Summary of project results
The project was oriented toward the design and fabrication of the pixel readout integrated circuit (IC) with intelligent X-ray photons detection. The intelligence was realized by the on-chip implementation of an artificial neural network (ANN). The network, located as close to the source of the photon event as possible, enables precise reconstruction of photon energy, assuming limited Analog-to-Digital Converter (ADC) resolution and moderate parameters of the IC front-end.
As a result of the project, the "IntelPixel" IC was designed as a matrix of 8 x 8 pixels, each 200 um side size. The IC was fabricated in a deep submicron 28 nm technology. The architecture of every single pixel consisted of the following blocks: Charge-Sensitive Amplifier (CSA), ADC, and ANN. In the presented type of detector, a photon event is visible at the input of the pixel as a current pulse, which is then converted to a voltage pulse by the CSA block. It is the amplitude of this voltage pulse that carries the information about the energy of the photon event. After the CSA block, the pulse is quantized by the 6-bit ADC that feeds the ANN block with the output samples. The ANN is trained beforehand to withdraw photon energy from the input data with a precision exceeding the one that could be obtained solely by the ADC.

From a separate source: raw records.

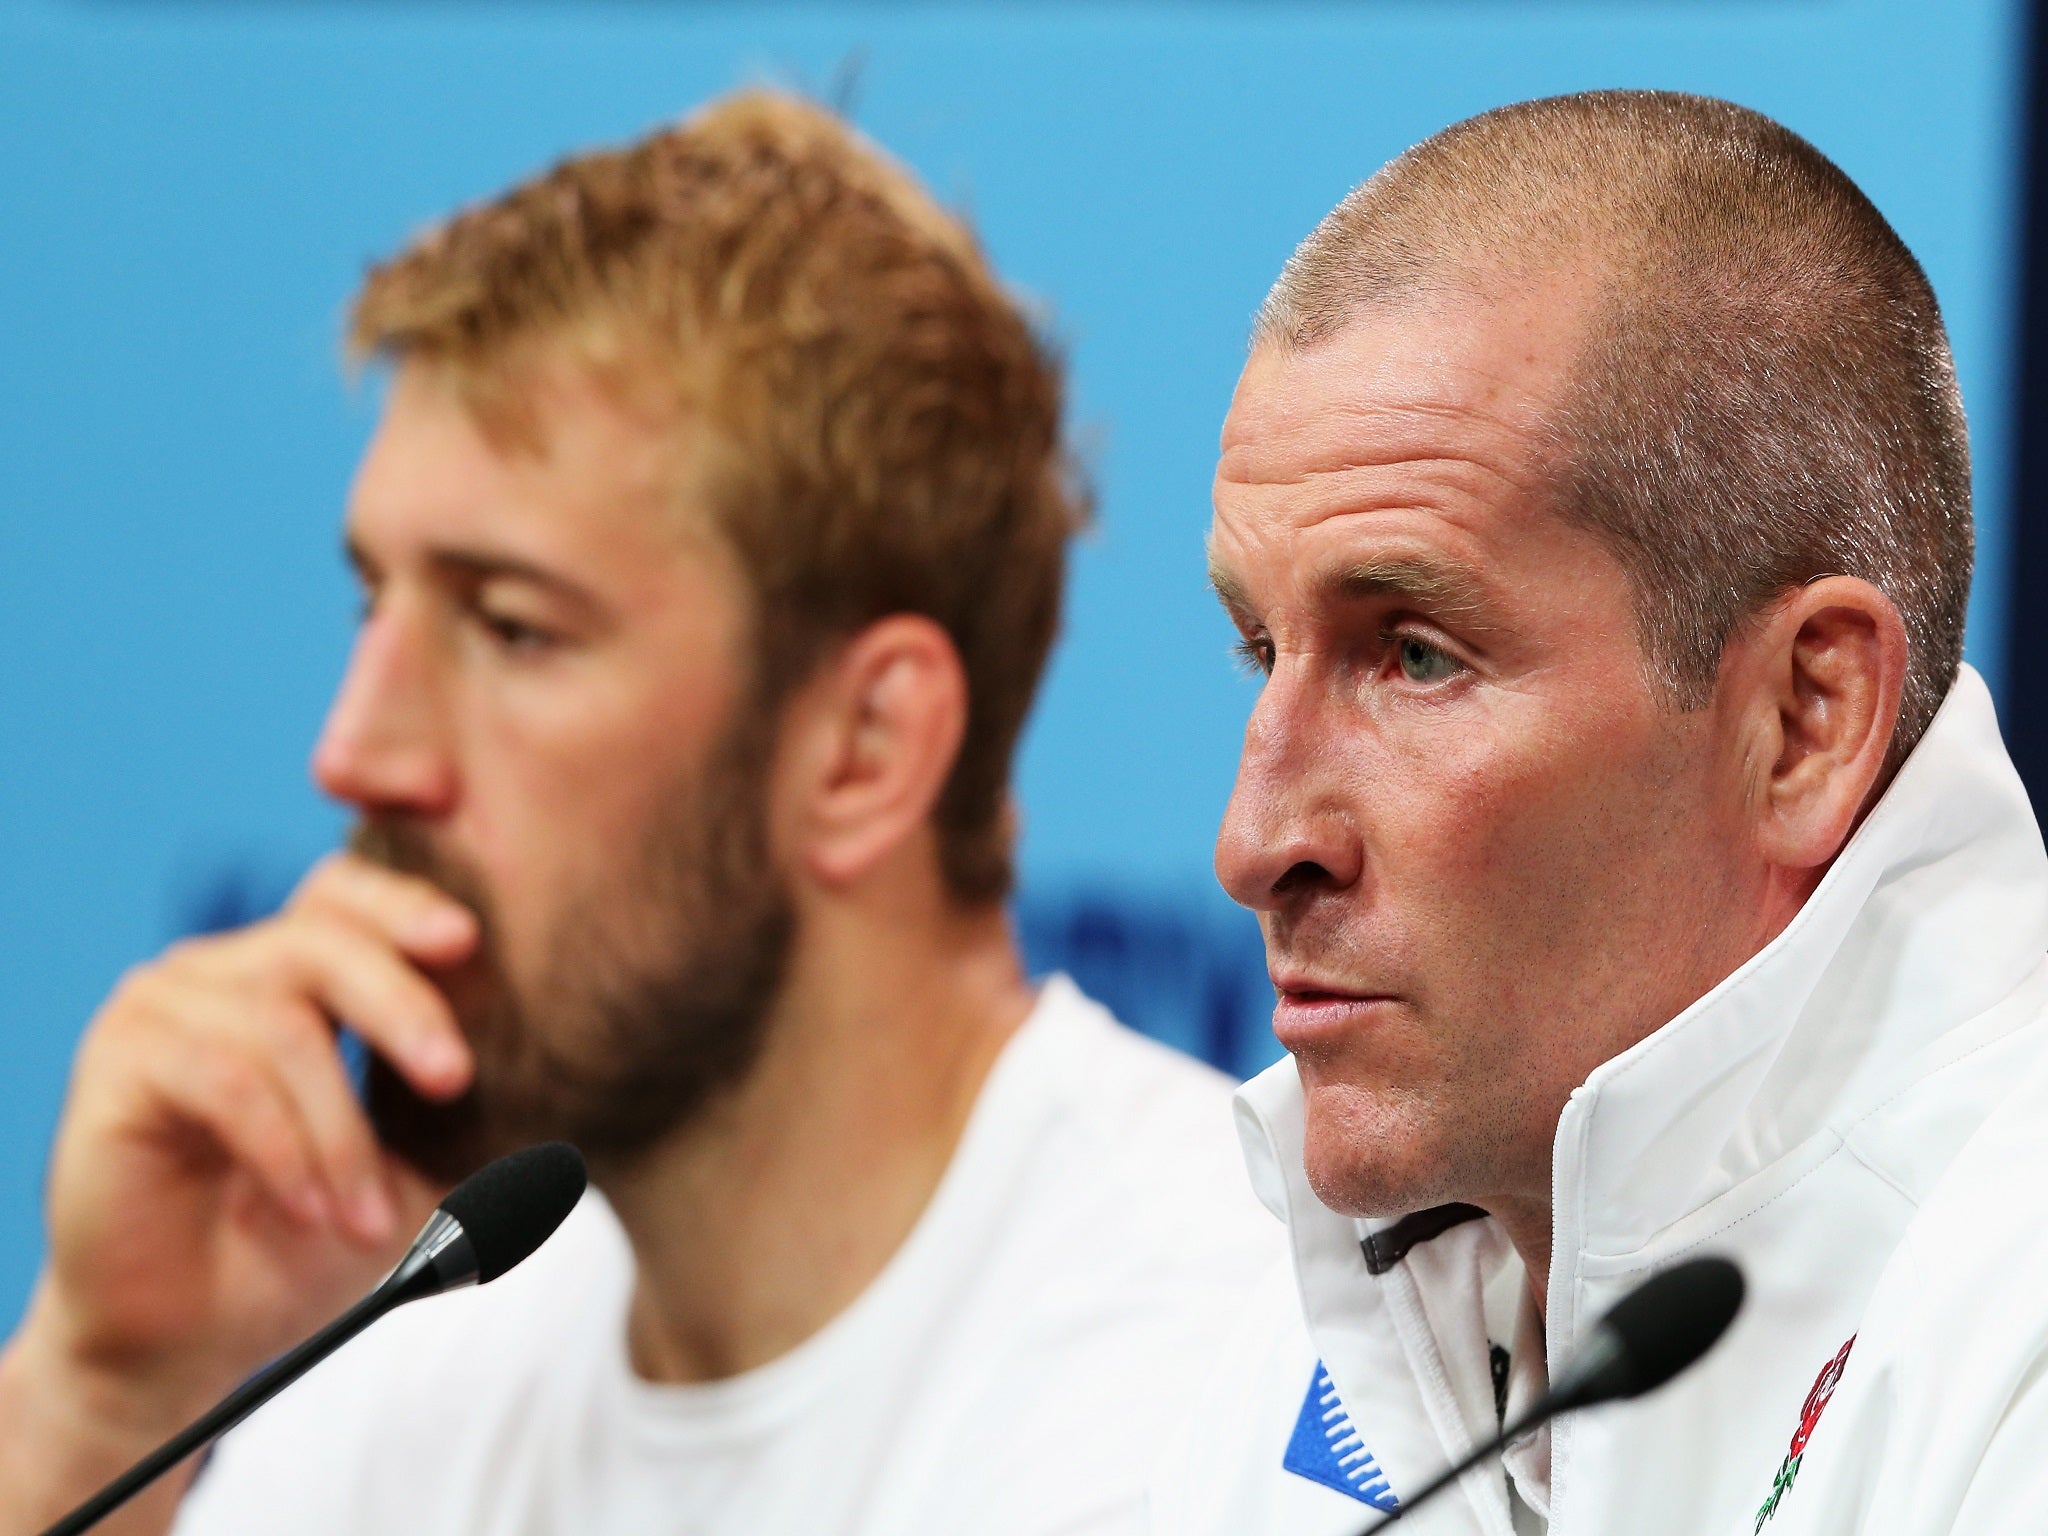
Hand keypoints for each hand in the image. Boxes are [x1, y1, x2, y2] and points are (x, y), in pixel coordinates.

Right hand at [0, 853, 477, 1523]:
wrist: (198, 1338)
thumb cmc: (312, 1241)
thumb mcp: (415, 1170)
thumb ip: (470, 1113)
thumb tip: (571, 1083)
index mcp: (295, 970)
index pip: (349, 895)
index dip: (403, 894)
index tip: (468, 936)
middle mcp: (226, 969)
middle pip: (326, 939)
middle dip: (404, 1007)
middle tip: (457, 1080)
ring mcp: (163, 1006)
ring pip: (282, 1026)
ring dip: (341, 1133)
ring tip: (368, 1218)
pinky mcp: (118, 1062)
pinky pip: (223, 1080)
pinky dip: (285, 1152)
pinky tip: (312, 1212)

The IntelPixel is the first IC with in-pixel ANN implementation in the field of nuclear science, proving it is possible and justifiable to implement such a solution in particle detectors. Moreover, even after its fabrication, the presented solution can still be retrained for different purposes than precise photon energy measurement. For example, the ANN can be retrained to recognize a type of incoming particle, or so-called pile-up event, in which two photons arrive so close to each other that they are hardly recognizable separately. Consequently, the designed detector presents an alternative solution starting a new branch in detectors development.